One of the best things a dad can do for his kids and his wife is to get the healing he needs for the wounds of his heart. You can’t give what you don’t have.

Every man needs to be a part of a tribe of other men who will sharpen, encourage, and pray for him.

Spend time with your kids. Lots. Especially in their formative years. They want to touch you, hear you, know you. When my daughters hit 12 they wanted to wrestle and would try to pin me to the ground. I would bust out laughing when they would come at me, and loved it. Dad’s presence communicates acceptance and love.

Men, pursue your wife and kids. Don’t lay back in the weeds. You are the catalyst and the leader.

The story of the prodigal son is an encouragement to parents of prodigals. In the story of the prodigal, the father represents God, the only perfect father. In spite of his father doing everything right, the son still went off the rails. Even if a parent makes all the right moves (and no one can) in the end our kids still have to make their choices.

Maybe you have adult kids and there is distance or some damage there that needs mending. Start where you are and do what you need to do to close the gap. They may not respond for awhile, but keep trying, and don’t stop praying for them.
A dose of humility works wonders.

In a time when religious leaders fall every day to sexual sin, the world, and our families, are watching for the few men of God who are the real deal; men who are strong enough to admit their mistakes and faults and boast of their weakness as Paul did in 2 Corinthians 12, who show by their actions (especially, a strong prayer life) that God is their first love and their wife and kids are their priority, and who are willing to step into the battles God places them in and are committed to make their lives count for eternity. Men who are addicted to their phones or spend hours zoning out on TV while checking out on their family – or even worse, abandoning them “in the name of God” by burning out on ministry, can cause a lot of damage and are one step away from a big fall.

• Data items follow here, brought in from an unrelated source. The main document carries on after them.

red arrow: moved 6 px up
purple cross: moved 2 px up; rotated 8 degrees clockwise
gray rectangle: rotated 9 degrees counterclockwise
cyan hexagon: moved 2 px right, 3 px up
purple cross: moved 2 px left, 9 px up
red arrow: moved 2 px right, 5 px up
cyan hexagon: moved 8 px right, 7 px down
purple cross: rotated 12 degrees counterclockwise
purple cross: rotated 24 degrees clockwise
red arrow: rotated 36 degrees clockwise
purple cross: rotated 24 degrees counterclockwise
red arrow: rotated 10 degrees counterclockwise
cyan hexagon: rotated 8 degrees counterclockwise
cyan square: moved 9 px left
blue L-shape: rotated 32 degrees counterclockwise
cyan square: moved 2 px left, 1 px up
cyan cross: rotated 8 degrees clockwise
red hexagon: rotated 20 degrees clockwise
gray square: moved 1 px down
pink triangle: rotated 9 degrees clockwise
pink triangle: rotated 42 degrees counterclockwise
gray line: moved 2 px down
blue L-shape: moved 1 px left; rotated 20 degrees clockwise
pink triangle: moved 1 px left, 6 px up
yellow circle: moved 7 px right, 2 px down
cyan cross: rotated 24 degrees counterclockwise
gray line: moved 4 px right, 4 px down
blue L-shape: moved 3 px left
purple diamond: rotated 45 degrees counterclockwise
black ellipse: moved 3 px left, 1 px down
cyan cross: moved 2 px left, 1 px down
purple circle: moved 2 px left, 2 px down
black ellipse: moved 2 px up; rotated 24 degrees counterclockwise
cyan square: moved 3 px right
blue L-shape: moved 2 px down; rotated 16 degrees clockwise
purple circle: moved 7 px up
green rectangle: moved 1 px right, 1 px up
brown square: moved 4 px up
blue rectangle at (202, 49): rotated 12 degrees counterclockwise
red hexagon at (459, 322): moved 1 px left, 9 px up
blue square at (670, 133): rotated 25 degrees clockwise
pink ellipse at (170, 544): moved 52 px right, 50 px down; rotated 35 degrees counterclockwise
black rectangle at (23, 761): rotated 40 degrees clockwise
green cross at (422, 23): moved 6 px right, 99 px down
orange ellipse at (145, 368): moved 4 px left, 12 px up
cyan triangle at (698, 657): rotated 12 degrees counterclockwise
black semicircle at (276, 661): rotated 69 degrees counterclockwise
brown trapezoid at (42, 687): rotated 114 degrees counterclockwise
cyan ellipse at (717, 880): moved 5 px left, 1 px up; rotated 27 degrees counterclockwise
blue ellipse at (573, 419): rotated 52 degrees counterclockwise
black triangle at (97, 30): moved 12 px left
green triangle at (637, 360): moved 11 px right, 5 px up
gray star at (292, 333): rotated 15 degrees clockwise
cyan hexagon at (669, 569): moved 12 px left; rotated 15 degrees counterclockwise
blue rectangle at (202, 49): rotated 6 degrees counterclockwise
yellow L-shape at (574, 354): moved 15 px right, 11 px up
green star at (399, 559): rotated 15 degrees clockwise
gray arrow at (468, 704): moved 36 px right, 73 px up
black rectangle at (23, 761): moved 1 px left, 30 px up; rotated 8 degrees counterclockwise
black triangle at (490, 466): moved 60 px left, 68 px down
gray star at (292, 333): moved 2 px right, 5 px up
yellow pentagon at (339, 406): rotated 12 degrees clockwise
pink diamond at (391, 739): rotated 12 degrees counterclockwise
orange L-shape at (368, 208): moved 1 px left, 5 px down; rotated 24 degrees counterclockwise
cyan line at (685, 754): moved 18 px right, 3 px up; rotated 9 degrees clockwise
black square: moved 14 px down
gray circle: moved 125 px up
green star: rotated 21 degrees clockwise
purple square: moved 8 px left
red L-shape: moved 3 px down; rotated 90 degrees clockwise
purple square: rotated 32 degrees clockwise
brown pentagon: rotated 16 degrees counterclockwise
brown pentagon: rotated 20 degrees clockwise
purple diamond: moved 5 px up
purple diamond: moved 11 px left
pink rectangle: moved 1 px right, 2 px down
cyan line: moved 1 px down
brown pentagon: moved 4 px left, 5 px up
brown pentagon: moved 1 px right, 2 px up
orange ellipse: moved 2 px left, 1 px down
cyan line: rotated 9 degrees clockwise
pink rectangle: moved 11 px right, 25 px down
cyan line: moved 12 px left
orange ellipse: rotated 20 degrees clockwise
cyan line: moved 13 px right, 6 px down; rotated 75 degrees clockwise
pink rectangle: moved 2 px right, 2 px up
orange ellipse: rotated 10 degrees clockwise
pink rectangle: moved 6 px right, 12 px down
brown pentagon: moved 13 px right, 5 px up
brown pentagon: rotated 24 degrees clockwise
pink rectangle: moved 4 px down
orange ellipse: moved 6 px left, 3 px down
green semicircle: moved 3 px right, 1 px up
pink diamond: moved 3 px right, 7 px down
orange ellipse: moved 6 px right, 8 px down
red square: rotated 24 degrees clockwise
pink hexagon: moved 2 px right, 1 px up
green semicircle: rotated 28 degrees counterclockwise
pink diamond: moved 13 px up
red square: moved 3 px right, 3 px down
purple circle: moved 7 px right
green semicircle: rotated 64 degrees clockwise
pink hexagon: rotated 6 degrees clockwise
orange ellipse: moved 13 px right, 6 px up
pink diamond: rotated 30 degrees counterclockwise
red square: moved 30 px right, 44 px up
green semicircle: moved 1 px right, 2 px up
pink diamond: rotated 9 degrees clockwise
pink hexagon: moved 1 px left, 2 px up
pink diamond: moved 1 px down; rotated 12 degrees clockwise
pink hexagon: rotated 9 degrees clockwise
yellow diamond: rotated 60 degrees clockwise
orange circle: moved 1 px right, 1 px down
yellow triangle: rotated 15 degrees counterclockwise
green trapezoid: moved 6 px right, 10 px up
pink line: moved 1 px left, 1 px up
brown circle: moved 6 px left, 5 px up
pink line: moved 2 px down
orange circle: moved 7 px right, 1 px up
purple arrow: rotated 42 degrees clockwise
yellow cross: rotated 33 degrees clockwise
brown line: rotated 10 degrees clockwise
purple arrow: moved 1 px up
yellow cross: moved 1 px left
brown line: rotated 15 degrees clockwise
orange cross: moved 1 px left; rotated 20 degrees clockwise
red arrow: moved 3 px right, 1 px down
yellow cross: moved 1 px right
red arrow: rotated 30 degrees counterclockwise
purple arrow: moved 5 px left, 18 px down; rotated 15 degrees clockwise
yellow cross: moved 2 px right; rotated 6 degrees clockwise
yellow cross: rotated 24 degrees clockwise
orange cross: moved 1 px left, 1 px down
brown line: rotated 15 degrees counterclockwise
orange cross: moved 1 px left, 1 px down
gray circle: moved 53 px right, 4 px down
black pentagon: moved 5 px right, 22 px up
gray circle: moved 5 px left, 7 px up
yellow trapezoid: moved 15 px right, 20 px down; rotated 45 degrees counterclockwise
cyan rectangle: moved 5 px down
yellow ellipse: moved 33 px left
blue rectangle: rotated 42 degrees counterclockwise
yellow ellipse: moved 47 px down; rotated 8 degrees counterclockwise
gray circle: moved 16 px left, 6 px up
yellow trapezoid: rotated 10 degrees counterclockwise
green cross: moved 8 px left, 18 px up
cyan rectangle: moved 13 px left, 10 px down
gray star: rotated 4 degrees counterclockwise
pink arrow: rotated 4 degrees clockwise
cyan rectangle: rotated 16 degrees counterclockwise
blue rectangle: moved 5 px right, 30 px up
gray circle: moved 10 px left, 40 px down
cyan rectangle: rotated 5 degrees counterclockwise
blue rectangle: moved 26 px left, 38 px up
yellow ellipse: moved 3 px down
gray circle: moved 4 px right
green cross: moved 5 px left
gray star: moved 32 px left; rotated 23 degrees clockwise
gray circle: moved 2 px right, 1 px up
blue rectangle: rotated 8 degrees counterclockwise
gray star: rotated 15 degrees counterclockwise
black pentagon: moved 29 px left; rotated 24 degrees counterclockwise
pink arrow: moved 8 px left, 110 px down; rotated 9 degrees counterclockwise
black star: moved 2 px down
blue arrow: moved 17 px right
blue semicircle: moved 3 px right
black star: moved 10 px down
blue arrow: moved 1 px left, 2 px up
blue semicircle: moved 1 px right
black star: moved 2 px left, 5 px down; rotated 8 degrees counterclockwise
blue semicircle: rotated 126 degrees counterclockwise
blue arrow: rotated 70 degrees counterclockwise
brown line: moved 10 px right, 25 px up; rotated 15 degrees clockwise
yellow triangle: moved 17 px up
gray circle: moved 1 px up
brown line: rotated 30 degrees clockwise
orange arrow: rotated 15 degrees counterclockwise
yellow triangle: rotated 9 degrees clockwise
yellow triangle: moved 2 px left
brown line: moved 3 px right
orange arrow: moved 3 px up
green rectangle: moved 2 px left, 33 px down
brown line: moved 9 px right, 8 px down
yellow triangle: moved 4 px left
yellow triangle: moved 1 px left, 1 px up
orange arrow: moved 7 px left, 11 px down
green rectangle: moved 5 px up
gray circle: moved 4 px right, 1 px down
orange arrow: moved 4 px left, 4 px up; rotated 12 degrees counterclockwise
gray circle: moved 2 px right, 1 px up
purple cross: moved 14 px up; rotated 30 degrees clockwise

The three biggest vulnerabilities (or failures) in the church today are the widespread sexual sin that is consistently taking many down, our youth falling away, and the death of the prayer meeting. The three are connected. Prayerless believers and churches are powerless, no matter how loud the worship band plays, and are vulnerable to the attacks of the enemy and seductions of the world. Without prayer there can be no victory over sin, revival, or rescue of our youth. The Hebrides Revival is a great example of how all-out immersion in prayer by God’s people was the catalyst that sparked and sustained one of the most powerful moves of the presence of God in the past 200 years.